Whole Foods will pay nearly $800,000 to settle allegations of overcharging customers, prosecutors in Los Angeles and Santa Monica announced today.
"We're taking action to assure consumers get what they pay for," Los Angeles City Attorney Mike Feuer said. "No consumer should ever be overcharged by their local market."
According to prosecutors, Whole Foods will also appoint a pair of "state coordinators" to oversee pricing accuracy at stores throughout the state and designate an employee at each store to ensure pricing accuracy.
The chain will also conduct random audits at stores four times per year.
The settlement agreement, which covers all 74 Whole Foods markets in the state, was filed in Santa Monica Superior Court and will remain in effect for five years, attorneys said.
Whole Foods spokeswoman Marci Frumkin said the company "takes our obligations to our customers very seriously."
"We cooperated with the city attorneys throughout the process, and based on a review of our own records and a sampling of inspection reports from various city and county inspectors throughout California, our pricing on weighed and measured items was accurate 98 percent of the time," she said.

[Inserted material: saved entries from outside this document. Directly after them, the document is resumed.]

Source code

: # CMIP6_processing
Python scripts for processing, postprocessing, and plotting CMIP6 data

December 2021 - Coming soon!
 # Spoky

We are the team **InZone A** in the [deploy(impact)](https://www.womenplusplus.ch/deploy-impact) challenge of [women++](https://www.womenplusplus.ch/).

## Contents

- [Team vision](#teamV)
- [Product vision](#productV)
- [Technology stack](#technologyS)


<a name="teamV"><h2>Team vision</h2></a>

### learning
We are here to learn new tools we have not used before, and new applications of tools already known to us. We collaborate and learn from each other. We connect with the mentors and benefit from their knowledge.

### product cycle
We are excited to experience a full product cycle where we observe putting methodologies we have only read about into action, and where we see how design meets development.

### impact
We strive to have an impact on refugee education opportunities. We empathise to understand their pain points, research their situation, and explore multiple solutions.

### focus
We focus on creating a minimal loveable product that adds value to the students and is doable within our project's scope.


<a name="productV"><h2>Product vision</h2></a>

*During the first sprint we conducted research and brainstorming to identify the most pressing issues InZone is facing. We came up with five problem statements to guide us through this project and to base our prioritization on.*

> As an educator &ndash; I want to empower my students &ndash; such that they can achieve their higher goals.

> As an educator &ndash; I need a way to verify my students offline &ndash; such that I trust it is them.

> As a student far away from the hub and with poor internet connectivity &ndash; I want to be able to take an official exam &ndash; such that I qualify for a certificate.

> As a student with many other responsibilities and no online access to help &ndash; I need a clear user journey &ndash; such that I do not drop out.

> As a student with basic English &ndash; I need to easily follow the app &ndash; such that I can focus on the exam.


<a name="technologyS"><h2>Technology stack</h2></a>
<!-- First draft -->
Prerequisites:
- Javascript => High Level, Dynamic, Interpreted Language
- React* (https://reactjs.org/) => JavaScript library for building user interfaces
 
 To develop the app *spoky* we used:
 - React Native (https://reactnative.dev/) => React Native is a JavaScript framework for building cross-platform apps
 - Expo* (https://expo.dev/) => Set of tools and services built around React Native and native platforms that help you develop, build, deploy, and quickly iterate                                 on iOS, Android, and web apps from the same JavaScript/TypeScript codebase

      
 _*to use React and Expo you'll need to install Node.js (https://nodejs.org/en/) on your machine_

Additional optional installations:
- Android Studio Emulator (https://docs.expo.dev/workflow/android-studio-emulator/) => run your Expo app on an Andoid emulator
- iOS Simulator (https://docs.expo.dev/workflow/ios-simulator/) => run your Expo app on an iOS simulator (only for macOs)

"While we realize that human error is always possible, we will continue to refine and implement additional processes to minimize such errors going forward."
According to Los Angeles and Santa Monica prosecutors, the case began with a statewide investigation by state and county inspectors.
The investigation found issues such as stores failing to deduct the weight of containers when charging for items at self-serve salad and hot bars; overstating the weight of products sold by the pound; and selling some items by the piece instead of by the pound as required by law.